## [Short task]
Quote every line of text in the records below word for word, leaving out the pictures.

## [Data lines]
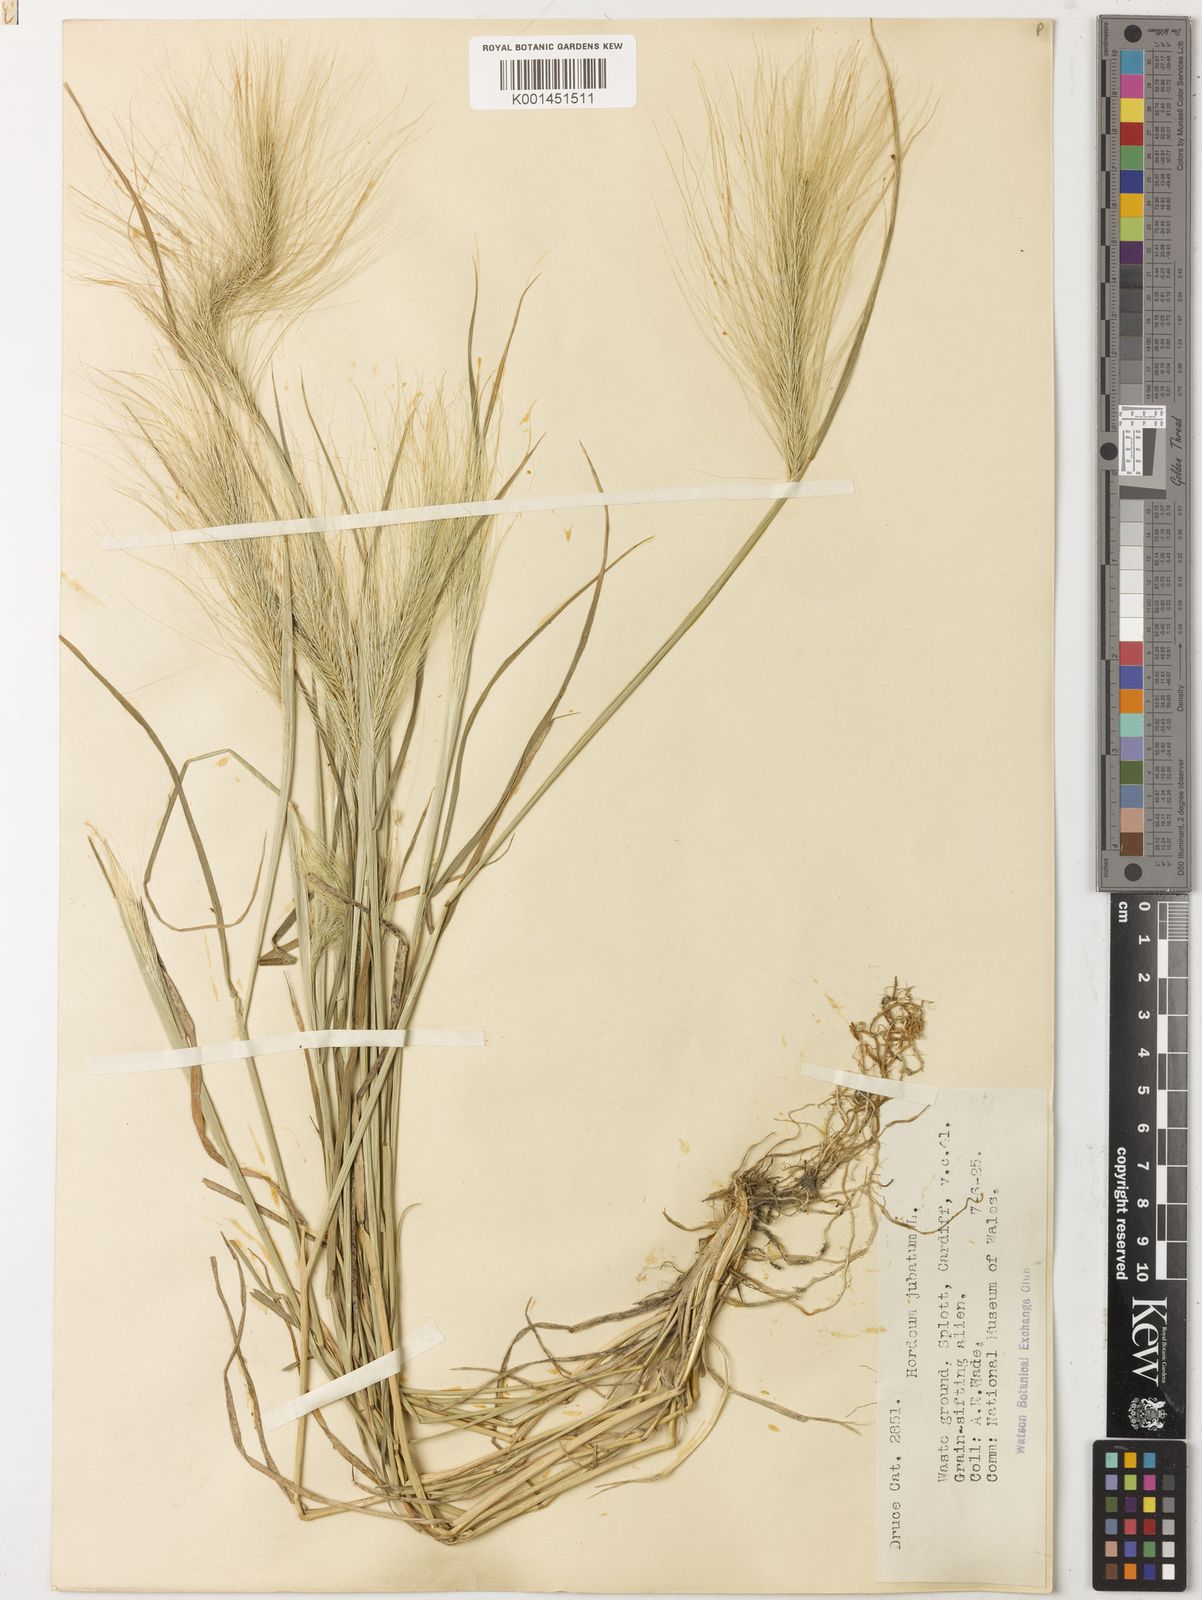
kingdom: Plantae
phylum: Tracheophyta
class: Liliopsida
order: Poales
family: Poaceae
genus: Hordeum
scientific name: Hordeum jubatum
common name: Foxtail barley
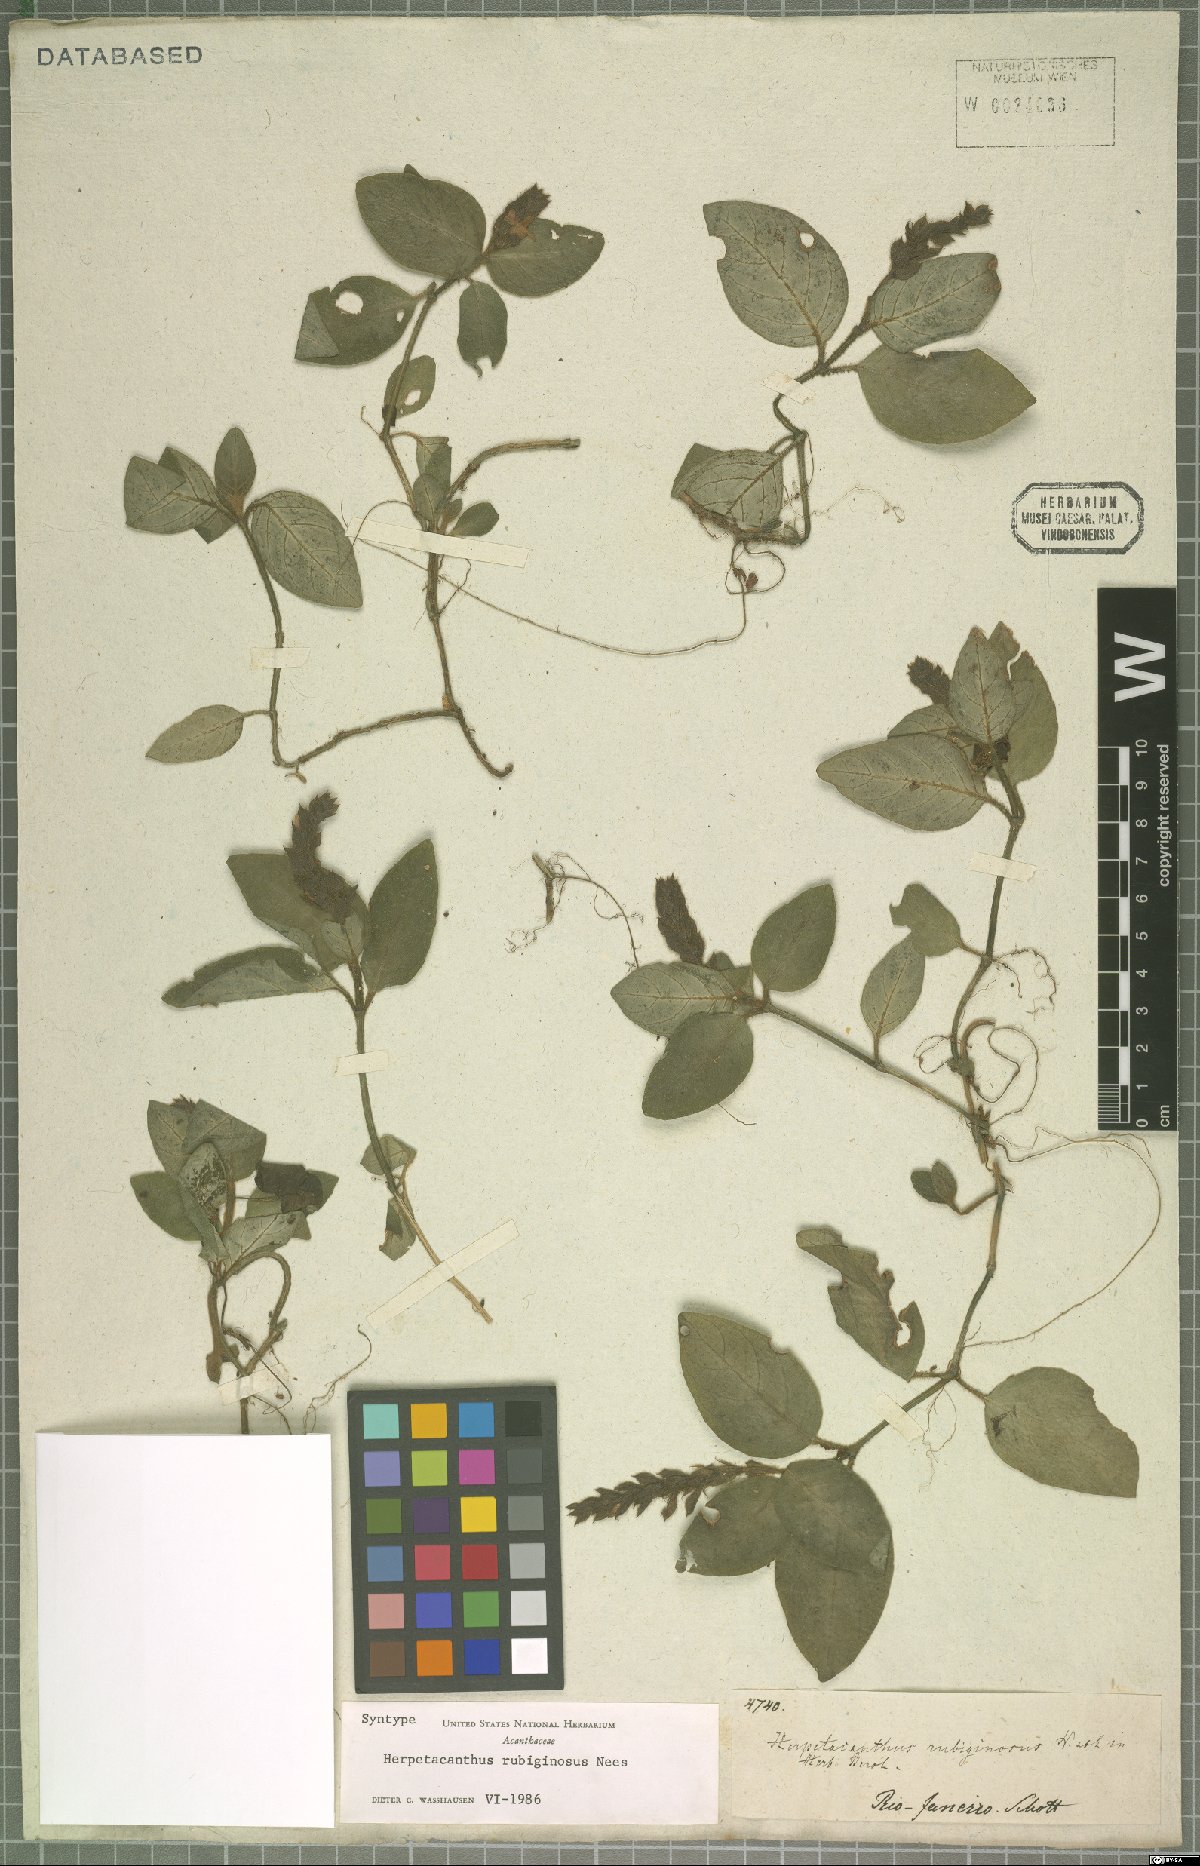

## [Output for this task]
kingdom: Plantae
phylum: Tracheophyta
class: Liliopsida
order: Poales
family: Poaceae
genus: Hordeum
scientific name: Hordeum jubatum
common name: Foxtail barley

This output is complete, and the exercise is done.